Stored entries:
____
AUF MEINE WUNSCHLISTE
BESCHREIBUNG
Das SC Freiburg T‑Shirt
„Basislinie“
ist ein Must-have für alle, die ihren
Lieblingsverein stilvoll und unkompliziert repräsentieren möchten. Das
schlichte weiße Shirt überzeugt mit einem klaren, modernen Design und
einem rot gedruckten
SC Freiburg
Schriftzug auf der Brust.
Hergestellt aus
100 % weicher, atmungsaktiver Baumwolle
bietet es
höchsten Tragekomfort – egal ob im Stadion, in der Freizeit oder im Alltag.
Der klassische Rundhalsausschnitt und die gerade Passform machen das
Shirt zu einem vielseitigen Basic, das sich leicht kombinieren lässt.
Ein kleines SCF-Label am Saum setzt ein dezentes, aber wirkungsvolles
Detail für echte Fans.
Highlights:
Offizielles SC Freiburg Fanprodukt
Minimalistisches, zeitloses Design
____
Prompt: Scan the data above for the string "einem". Copy every line in which it appears.

Task result:
schlichte weiße Shirt überzeugt mit einem klaren, modernen Design und
einem rot gedruckten
Shirt zu einem vielseitigen Basic, das sich leicht kombinieren lässt.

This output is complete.